*分析用の文章*:
------------------------
なお、上記サイトでの作品解説では「キリー」となっているが、正確には「キリィ」。
伏生 実虎(ふき さねとら) をずっと支援し続け、里親として彼を引き取ったのは、
口が悪い若い青年、獅堂 鼎(しどう かなえ)だった。
リサイクルショップ、有限会社ラフワーカーズの社長でもある彼の元、中学生ながら社員として、
副社長で最年長の司馬 瑛秀(しば えいしゅう)、
実虎と同じく施設で育ち、獅堂に引き取られた紅一点、烏丸 寧(からすま ねい)、
そして、常に表情が硬めな年長組の暴走ストッパー 相坂 戌彦(おうさか いぬひこ)と共に
新生活をスタートさせた実虎は、今まで知らなかった「能力者」の世界に足を踏み入れていく。
作品のキーワードとなるのは、11年前に起きた東京大消失。
これにより、東京という都市とそこに居たほぼすべての大人の命が失われ、
生き残った子供達も、それまで自分を取り巻いていた環境および自分自身の記憶、
そして、それらを失ったという感覚すら喪失していた。
何を失ったかは知らなくとも、失ったものの大きさは知っている…
彼らはロストチルドレンと呼ばれる。
+ + +
登場人物の中では、マスコット的な存在のキリィと獅堂が魅力的。
実虎が昔から持っている手帳に住み着く小さな生物キリィは、実虎にとって
大切な友人であり、よき相談相手であり、いつでも自分を励ましてくれる存在。
また、実虎が危険な目にあった際には、その能力を駆使して彼を守ろうとする
頼れる相棒でもある。
2巻の、まさしく10話でその正体が明らかになるのだが、それになにより驚いた。
しかし、それを念頭に最初から読み返してみると、より彼の言葉の真意を感じられる。
2巻冒頭、寧を一喝するシーンなどは、特に彼の愛情が込められているのだと思う。
一方の獅堂は、寧に対しては割と率直に思っていることをぶつけたり、
保護者としての顔を見せたりする。司馬とは共に悪ノリしたり、戌彦ともそれなりに
認め合ったりしているようなのだが、何故か実虎には素直になれず、
一歩ひいて接してしまう不器用さを併せ持っている。
それでも作品を読み進めていくと、彼が実虎に対して深い愛情を持っていることを
窺わせる描写が増え、実虎を大切に想っていることが否が応でも伝わってくる。
しかしそれは、実虎にとっては大変に分かりにくい部分ではある。
また彼は、実虎が施設に居た頃、クリスマスなどには実虎だけでなく
施設の子供全員にプレゼントを贈るという気遣いをみせたり、
突き放したように接してしまった実虎のことをそっと窺う様子を見せるなど
優しく繊細な一面をも持っている。
------------------------
*表示された情報*:
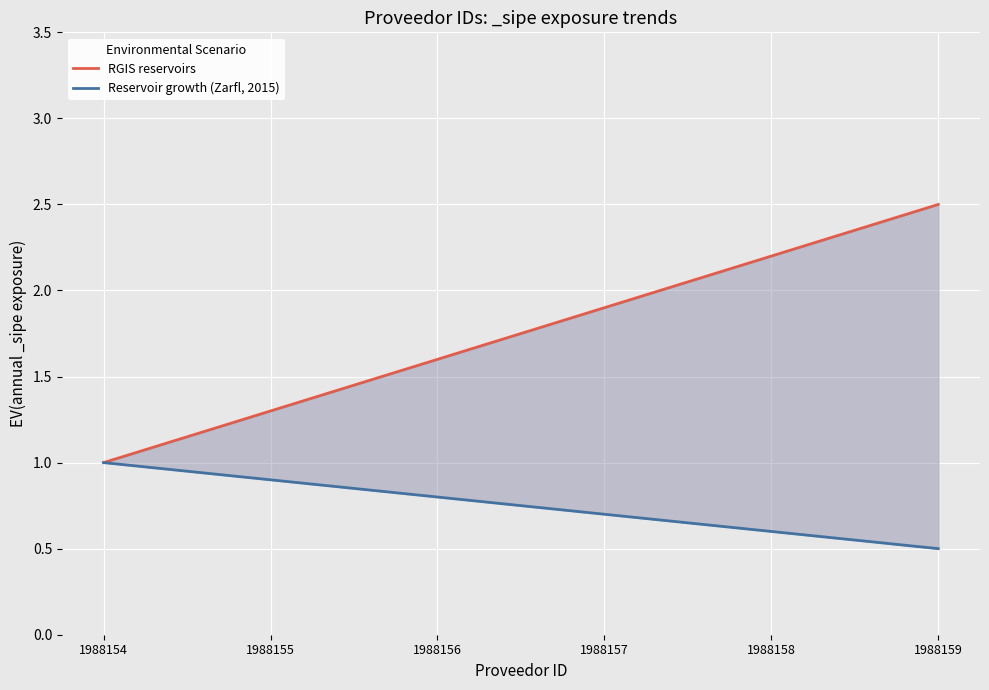

What is the total value across all series at 1988159?

3.0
------------------------
*資料を調べる*:
(1) 漫画の紹介文の「一方の獅堂は、寧に対しては割と率直に思っていることをぶつけたり、」から「窺わせる描写が増え、実虎を大切に想っていることが否が応でも伝わってくる。」までを、「不器用さ」を「ぎこちなさ」に差し替えて書き直してください。
(2) 漫画の紹介文によると、東京大消失を生き残った子供達は何と呼ばれていますか。
(3) 漫画の紹介文の続きを、最後の文の後から書いてください。

*課題ごとの結果*:
(1)
一方の獅堂は、寧に対しては割と率直に思っていることをぶつけたり、
保護者としての顔を見せたりする。司馬とは共に悪ノリしたり、戌彦ともそれなりに
認め合ったりしているようなのだが、何故か実虎には素直になれず、
一歩ひいて接してしまうぎこちなさを併せ持っている。
それでも作品を読み進めていくと、彼が実虎に対して深い愛情を持っていることを
窺わせる描写が増え、実虎を大切に想っていることが否が応でも伝わってくる。

(2) ロストチルドレン

(3)
獅堂は、顔の右側の半分が潰れており、前髪で常にその部分を隠しているが、
何時何処で何故その傷を負ったかは不明。
彼が、寧や実虎を引き取った経緯も明らかになって欲しい部分である。
特に付き合いが長いらしい司馬とは、互いのことをよく分かり合っている
感があるので、彼との馴れ初めも気になるところ。
11年前の事件には、ラフワーカーズのメンバーが関わっているのかな?
某所で同梱されていたペーパーには、留学経験があることなど
獅堂の経歴が細かく記載されていた。
飛び級していることから、頭のよい人物でもあることが窺える。
瞳の色がアイスブルーとのことなので、生粋の日本人ではない模様。
それにしても、身長172cmで体重50Kg前後って、華奢というより痩せ過ぎだと思うのだが;
絵は綺麗で、キャラ同士のやりとりも軽快で楽しい。
獅堂と司馬、そして獅堂と戌彦が、息の合った言動を見せるのがまた楽しいし、
寧に対してのみ時折諭すような口調になる獅堂も、見ていてよいなと思う。
# そういえば、前作『水の旋律』は、ストーリーに惹かれなかったため
数話見ただけで終わっているが、当時から絵は綺麗だったことを覚えている。
作品自体のテンポはよいのだが、11年前の描写が時折入るので、
若干目まぐるしさを感じるかもしれない。
話は、作りながら連載しているのかと勘繰る程度のブレが、若干あるように思える。
まだまだ謎も多いが、これからの展開を見守っていきたい。
巻末のオマケ漫画や、カバー下にこっそり連載されている『黒き花園(その)のアンチテーゼ』が
また面白く、これも密かな楽しみである。
『嬉しいことがあったら 心から喜ぶだけで良いんだ
それが 今お前が出来る一番の恩返しだ!』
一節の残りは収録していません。